Estratto ->
↓
Convivere con il rischio si può, anzi si deve

/ 15.11.2021
di Luciana Caglio

Una coincidenza fortuita, ma indicativa, ha affiancato due fatti di cronaca recenti. Il 21 ottobre scorso Norbert Bolz, professore di scienze mediatiche all’università di Berlino, invitato dalla NZZ, affrontava il tema del rischio da un versante insolito: come una possibile, anzi necessaria presenza, nella nostra quotidianità, un imprevisto da accettare. Mentre tradizionalmente, da noi, rappresenta uno spauracchio da cui proteggersi preventivamente.
↑
Dati grezzi ->
↓
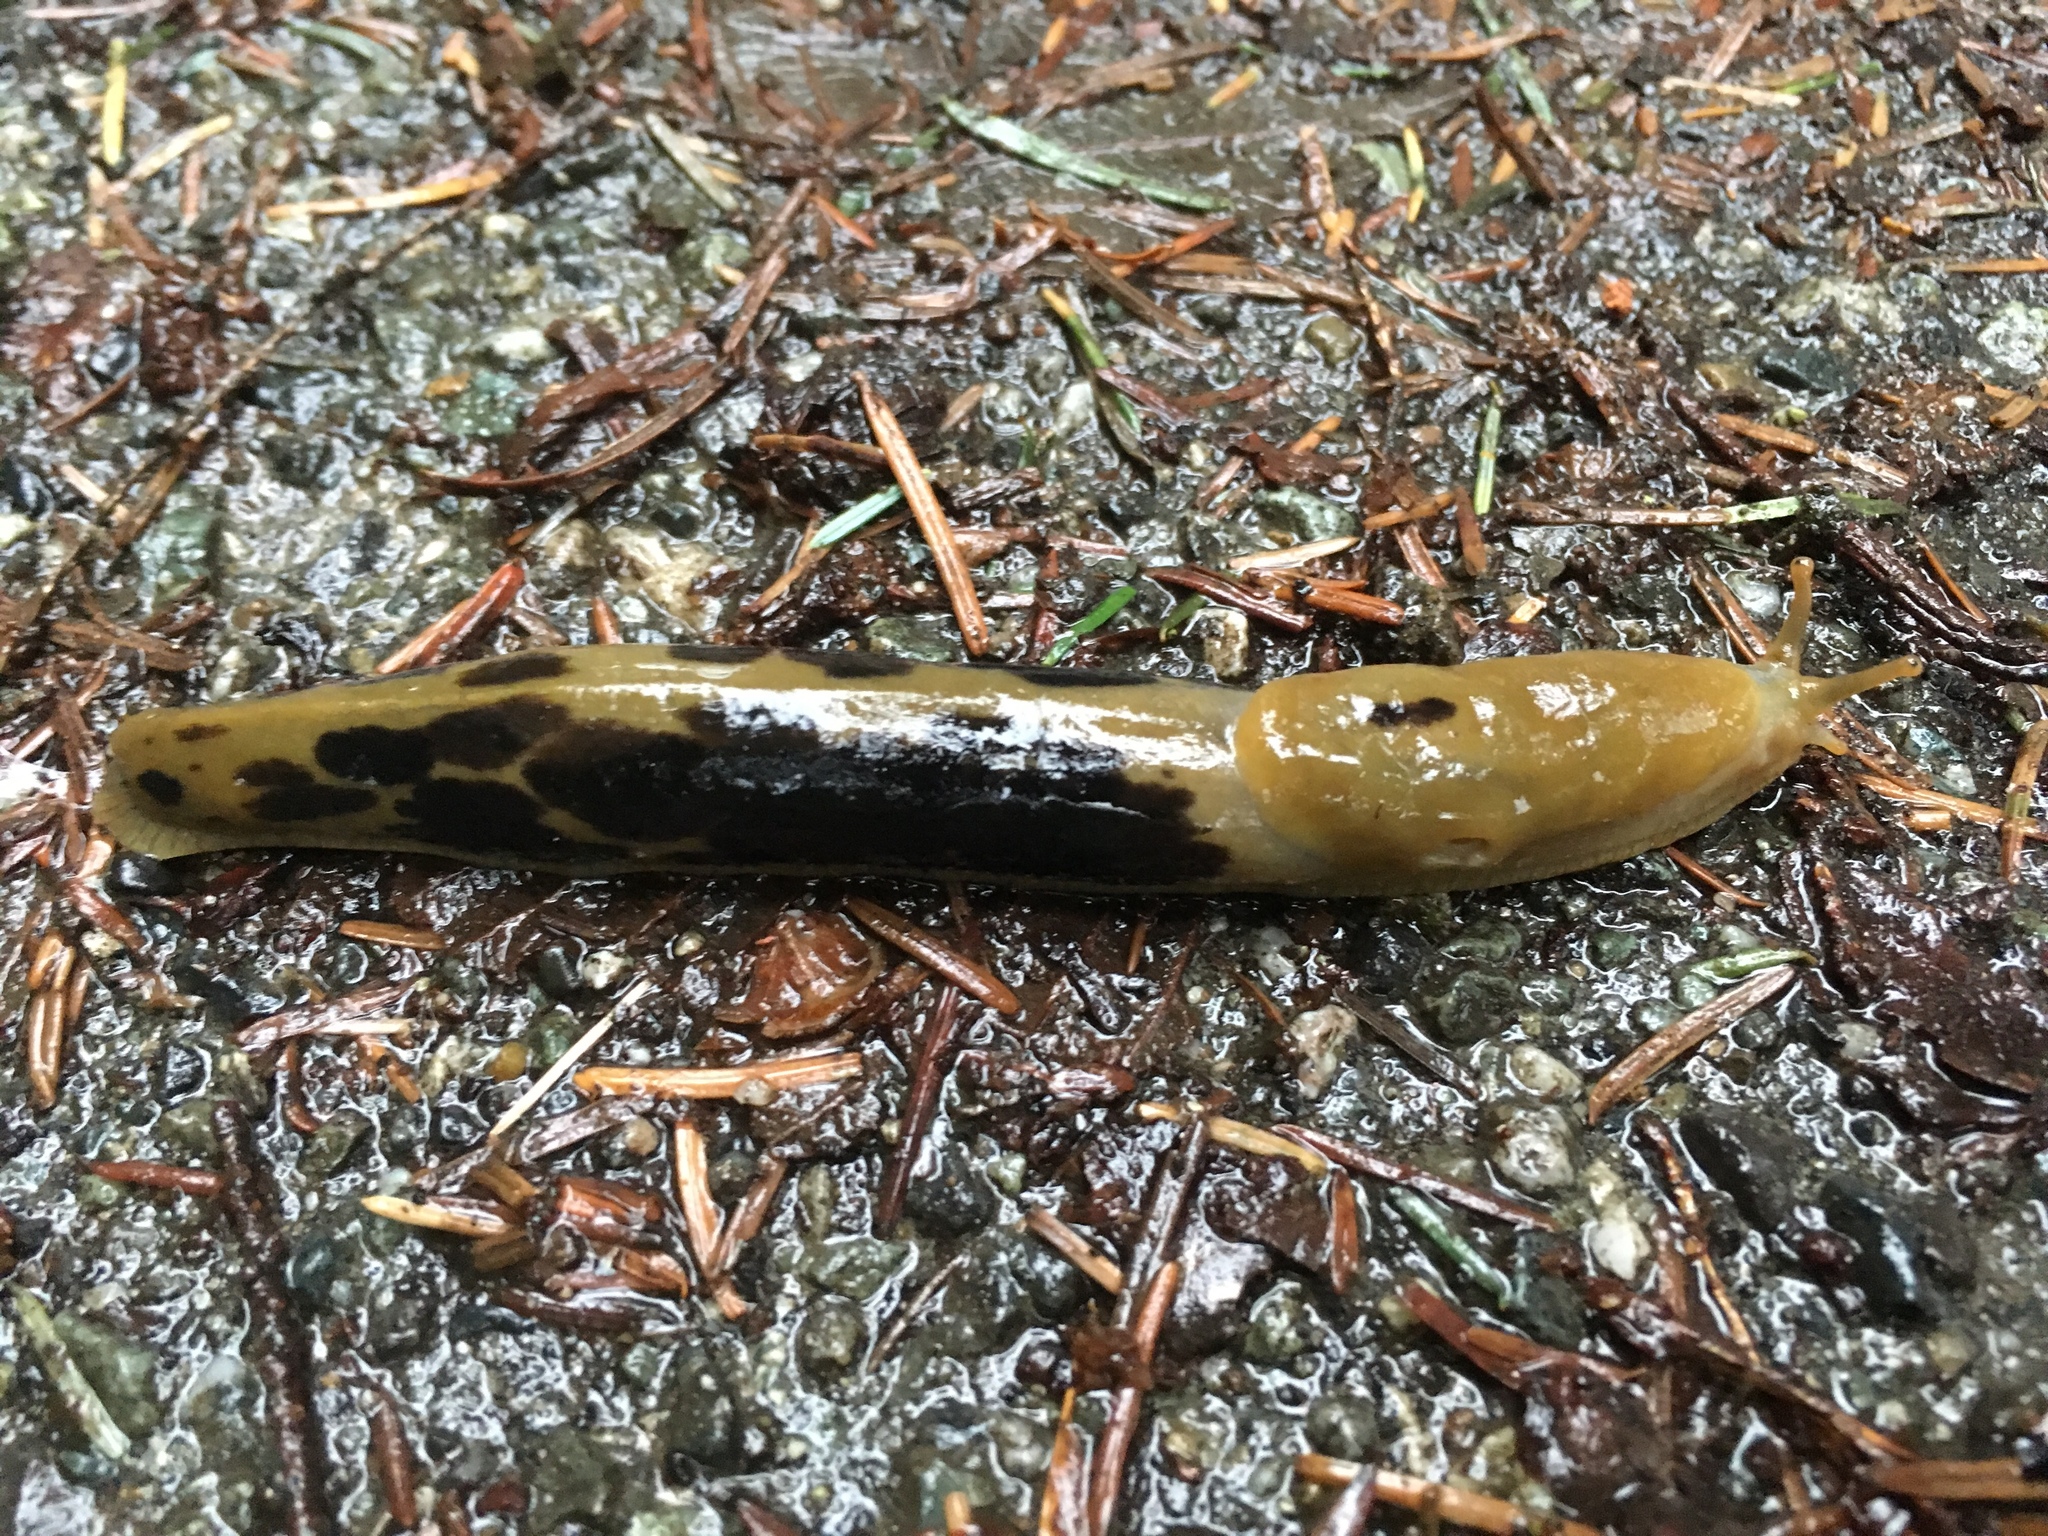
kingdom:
↑
Consegne ->
#1 Riassumi l'estratto sul rischio in due frasi.
#2 Trascrivi senza alcuna modifica la parte dell'estratto che si apre con le parole contenenti "Una coincidenza fortuita, ma" e si chiude con "cui proteggersi preventivamente.".

Soluzioni ->
#1 Il 21 ottobre Norbert Bolz, professore di scienze mediatiche all'università di Berlino invitato dalla NZZ, ha trattato il rischio come una presenza possibile, anzi necessaria, nella quotidianità, un imprevisto da accettare. Tradizionalmente, da noi, il rischio rappresenta invece uno spauracchio da cui proteggersi preventivamente.

#2
Una coincidenza fortuita, ma indicativa, ha affiancato due fatti di cronaca recenti. Il 21 ottobre scorso Norbert Bolz, professore di scienze mediatiche all’università di Berlino, invitato dalla NZZ, affrontava il tema del rischio da un versante insolito: come una possibile, anzi necessaria presenza, nella nostra quotidianità, un imprevisto da accettare. Mentre tradizionalmente, da noi, rappresenta uno spauracchio da cui proteggersi preventivamente.